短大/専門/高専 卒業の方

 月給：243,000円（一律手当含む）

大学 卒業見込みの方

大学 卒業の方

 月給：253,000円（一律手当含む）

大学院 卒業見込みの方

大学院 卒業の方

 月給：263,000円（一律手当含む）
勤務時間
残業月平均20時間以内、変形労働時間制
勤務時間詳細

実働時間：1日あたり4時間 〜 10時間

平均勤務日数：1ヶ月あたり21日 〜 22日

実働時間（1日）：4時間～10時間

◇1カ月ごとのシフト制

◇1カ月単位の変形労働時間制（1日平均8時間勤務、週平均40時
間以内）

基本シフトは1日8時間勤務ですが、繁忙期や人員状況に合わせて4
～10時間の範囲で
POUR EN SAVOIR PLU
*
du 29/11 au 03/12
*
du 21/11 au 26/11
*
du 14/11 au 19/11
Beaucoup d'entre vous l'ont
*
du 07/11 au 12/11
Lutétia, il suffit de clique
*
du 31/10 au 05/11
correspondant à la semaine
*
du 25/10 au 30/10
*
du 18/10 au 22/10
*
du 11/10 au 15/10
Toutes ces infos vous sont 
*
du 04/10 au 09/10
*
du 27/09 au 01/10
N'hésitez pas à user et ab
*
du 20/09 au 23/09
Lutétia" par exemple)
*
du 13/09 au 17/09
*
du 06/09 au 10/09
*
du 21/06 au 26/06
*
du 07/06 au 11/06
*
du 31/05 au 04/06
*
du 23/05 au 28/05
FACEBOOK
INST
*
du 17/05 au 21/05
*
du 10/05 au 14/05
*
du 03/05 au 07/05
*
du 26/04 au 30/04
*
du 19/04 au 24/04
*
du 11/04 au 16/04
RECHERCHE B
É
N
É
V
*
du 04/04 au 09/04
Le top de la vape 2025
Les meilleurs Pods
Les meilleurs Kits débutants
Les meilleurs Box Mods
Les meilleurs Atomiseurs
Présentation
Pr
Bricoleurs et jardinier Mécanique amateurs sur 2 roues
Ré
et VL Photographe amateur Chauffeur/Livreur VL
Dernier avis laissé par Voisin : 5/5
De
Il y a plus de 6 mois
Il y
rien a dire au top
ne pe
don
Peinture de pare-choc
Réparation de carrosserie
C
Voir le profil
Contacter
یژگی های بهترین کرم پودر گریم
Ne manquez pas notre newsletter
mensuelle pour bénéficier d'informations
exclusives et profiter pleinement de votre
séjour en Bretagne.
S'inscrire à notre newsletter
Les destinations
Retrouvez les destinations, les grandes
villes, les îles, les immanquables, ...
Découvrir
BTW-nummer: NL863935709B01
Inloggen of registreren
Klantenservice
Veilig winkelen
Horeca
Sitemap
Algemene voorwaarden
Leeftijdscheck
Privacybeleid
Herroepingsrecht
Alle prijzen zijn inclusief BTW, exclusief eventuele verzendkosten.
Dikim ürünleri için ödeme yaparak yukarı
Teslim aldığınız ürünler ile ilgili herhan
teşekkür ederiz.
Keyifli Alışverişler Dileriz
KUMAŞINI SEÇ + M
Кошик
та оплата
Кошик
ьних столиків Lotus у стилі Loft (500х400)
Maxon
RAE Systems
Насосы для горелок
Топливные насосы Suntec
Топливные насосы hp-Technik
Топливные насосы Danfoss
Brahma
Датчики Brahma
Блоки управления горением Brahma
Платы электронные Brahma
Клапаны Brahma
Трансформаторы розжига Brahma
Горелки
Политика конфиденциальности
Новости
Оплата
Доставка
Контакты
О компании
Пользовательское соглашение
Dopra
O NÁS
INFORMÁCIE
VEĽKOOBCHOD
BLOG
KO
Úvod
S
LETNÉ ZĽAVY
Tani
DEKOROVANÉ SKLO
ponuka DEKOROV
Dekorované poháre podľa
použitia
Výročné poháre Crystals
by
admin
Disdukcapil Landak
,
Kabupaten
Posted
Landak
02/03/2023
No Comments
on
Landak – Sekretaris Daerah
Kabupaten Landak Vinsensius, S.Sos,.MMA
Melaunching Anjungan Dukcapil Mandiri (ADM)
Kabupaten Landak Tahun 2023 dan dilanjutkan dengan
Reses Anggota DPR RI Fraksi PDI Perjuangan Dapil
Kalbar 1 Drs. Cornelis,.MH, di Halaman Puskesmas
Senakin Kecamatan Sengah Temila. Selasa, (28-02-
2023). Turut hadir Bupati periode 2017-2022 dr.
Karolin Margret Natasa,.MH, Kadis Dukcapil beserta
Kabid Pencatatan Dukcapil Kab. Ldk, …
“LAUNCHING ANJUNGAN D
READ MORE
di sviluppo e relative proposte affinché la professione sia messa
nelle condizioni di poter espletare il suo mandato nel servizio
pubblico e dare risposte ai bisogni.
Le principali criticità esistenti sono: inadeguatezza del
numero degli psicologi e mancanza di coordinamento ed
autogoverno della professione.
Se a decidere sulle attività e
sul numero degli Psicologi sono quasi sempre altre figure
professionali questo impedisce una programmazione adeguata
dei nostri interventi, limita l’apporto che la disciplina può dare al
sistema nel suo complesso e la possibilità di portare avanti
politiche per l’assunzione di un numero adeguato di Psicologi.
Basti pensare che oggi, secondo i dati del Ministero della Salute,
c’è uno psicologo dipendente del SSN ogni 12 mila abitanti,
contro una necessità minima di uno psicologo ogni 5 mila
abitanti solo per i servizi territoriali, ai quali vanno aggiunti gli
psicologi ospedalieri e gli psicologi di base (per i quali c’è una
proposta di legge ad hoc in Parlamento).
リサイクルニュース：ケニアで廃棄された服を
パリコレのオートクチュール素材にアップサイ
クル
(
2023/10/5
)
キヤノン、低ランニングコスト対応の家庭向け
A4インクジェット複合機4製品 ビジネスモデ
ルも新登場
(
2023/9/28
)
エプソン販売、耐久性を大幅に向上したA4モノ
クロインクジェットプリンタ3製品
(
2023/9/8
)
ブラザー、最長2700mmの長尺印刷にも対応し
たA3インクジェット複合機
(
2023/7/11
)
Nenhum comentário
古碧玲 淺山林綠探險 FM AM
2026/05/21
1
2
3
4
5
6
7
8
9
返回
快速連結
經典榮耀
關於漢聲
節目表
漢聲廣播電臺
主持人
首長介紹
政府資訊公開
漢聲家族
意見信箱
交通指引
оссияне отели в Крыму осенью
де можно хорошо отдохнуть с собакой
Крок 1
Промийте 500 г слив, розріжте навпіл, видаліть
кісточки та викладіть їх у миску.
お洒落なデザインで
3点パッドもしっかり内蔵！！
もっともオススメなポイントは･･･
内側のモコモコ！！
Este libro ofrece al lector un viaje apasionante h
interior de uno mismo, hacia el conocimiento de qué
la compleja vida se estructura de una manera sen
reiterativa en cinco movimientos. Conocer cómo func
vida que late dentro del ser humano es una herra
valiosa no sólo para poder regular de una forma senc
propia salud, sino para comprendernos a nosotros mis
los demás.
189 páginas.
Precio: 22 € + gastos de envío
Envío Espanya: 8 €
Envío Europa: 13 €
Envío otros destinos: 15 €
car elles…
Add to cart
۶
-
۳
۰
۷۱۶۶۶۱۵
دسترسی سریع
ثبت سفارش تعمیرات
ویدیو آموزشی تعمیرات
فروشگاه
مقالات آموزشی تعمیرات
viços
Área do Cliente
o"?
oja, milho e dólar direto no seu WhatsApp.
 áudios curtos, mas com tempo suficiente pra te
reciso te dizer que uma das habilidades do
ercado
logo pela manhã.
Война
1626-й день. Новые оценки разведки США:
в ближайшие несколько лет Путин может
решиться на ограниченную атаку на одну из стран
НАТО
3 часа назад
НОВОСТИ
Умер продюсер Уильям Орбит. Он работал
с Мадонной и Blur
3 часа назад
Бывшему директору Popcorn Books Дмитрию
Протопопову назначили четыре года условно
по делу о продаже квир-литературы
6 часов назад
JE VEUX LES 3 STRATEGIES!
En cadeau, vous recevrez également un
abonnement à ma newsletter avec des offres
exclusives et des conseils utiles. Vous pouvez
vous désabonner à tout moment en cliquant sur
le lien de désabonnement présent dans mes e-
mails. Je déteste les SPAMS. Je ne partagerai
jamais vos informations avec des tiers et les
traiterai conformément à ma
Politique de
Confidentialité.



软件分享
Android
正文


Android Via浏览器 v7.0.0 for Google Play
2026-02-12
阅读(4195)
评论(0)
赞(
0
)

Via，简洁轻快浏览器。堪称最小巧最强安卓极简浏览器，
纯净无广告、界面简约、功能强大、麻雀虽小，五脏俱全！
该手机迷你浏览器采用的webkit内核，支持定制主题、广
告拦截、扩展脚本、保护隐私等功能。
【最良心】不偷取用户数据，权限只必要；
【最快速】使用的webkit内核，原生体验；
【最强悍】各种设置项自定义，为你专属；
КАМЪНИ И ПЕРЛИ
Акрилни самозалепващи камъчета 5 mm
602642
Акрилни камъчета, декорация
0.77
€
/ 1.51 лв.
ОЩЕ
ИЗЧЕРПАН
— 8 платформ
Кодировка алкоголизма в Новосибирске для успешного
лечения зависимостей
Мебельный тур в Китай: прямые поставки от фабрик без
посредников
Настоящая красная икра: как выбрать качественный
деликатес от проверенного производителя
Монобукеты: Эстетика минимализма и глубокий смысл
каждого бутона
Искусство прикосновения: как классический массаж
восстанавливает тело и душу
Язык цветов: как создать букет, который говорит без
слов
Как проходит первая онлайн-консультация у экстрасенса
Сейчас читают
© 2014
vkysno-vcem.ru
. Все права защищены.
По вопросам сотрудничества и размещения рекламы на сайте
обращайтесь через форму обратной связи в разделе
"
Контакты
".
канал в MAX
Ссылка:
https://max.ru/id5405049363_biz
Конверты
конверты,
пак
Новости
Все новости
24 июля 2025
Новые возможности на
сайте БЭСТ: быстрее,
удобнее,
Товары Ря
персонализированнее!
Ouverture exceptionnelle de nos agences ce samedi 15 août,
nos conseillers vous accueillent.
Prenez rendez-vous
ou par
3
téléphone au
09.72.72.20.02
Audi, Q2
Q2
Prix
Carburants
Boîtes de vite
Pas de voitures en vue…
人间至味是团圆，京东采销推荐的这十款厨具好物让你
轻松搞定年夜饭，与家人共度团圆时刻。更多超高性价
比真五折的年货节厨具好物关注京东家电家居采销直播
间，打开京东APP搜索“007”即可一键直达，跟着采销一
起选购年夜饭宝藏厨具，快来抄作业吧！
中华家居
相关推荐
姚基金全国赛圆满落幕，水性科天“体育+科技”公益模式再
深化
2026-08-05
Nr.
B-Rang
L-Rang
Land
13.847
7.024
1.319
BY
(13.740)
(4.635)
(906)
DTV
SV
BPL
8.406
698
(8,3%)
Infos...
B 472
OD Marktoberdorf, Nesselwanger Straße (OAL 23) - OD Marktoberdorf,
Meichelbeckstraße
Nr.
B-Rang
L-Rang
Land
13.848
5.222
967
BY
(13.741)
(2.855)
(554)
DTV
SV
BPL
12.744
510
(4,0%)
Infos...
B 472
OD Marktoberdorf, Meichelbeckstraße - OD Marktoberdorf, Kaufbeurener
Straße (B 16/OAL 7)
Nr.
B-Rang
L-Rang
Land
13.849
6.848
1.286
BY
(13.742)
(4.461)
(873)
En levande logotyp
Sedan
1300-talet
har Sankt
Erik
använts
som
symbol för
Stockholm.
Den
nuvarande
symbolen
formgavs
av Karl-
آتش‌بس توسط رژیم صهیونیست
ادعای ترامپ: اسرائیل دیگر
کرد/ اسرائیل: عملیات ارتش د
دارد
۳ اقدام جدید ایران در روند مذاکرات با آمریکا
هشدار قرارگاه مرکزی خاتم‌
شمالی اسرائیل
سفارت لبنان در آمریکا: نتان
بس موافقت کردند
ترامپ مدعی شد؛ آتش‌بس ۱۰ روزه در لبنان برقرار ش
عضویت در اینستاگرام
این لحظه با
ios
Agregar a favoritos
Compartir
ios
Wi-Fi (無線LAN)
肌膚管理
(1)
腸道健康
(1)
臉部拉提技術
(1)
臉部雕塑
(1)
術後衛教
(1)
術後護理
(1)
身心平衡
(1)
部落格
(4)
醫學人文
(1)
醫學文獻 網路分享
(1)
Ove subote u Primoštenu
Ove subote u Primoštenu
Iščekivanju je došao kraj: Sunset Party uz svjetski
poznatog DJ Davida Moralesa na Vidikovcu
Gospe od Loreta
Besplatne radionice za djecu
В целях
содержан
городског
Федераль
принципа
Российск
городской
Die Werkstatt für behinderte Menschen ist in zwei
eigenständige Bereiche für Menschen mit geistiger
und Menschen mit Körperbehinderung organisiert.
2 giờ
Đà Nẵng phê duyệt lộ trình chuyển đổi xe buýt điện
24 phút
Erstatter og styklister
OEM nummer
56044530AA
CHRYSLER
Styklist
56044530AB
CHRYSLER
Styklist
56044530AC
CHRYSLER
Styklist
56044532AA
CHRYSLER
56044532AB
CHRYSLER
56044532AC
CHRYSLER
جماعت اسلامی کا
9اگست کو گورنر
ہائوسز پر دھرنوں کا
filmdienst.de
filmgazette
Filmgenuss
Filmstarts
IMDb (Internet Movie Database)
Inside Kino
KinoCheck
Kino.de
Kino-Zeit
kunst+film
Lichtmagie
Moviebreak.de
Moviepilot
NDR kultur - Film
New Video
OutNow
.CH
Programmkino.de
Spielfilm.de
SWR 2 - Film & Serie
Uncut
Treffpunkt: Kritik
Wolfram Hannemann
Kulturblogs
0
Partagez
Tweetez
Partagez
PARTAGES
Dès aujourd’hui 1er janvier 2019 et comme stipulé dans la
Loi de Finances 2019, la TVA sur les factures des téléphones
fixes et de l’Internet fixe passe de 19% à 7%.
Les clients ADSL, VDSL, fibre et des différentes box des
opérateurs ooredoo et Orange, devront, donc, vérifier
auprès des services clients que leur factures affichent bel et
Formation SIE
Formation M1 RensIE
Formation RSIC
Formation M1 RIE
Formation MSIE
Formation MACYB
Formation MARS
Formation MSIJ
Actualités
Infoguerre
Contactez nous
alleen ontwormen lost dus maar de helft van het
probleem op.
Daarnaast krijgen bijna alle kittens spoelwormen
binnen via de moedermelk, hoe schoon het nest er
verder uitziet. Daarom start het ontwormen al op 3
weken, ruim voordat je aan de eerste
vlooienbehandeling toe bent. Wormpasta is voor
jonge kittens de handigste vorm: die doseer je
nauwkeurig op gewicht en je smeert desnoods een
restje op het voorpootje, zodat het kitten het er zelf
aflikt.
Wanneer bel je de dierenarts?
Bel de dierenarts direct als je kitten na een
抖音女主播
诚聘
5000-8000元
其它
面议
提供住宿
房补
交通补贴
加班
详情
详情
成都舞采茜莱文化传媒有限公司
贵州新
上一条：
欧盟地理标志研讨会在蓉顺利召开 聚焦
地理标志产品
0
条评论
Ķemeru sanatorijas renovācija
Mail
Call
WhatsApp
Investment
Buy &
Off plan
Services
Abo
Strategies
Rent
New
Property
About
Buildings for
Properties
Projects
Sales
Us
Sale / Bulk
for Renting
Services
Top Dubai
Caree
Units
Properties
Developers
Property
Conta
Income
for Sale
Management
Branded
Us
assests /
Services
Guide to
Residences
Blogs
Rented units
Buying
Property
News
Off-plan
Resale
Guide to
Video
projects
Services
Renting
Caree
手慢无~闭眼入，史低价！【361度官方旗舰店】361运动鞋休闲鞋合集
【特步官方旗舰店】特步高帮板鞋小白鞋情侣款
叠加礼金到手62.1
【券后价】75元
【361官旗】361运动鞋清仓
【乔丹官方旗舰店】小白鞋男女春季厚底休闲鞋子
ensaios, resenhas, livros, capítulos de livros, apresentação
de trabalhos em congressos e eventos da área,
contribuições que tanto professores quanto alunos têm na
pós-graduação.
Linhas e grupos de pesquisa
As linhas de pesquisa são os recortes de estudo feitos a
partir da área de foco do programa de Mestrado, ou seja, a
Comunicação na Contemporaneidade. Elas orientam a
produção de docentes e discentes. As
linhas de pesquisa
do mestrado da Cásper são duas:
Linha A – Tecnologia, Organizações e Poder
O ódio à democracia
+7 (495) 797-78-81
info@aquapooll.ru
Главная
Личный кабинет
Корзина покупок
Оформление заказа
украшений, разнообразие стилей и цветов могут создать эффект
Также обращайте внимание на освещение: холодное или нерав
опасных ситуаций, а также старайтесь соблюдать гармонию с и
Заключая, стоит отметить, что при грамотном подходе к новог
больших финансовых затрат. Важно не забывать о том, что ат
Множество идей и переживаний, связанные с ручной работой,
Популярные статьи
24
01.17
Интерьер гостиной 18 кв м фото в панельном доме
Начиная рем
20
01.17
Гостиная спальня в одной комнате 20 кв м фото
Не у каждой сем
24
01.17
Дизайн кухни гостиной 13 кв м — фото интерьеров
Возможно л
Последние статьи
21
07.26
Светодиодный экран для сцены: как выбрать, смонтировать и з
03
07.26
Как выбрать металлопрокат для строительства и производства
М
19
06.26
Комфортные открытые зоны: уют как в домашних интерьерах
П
- - -
Copy out every line of the entries where the string "quali" shows up.

abitanti solo per i servizi territoriali, ai quali vanno aggiunti gli
psicologi ospedalieri e gli psicologi di base (per i quali c’è una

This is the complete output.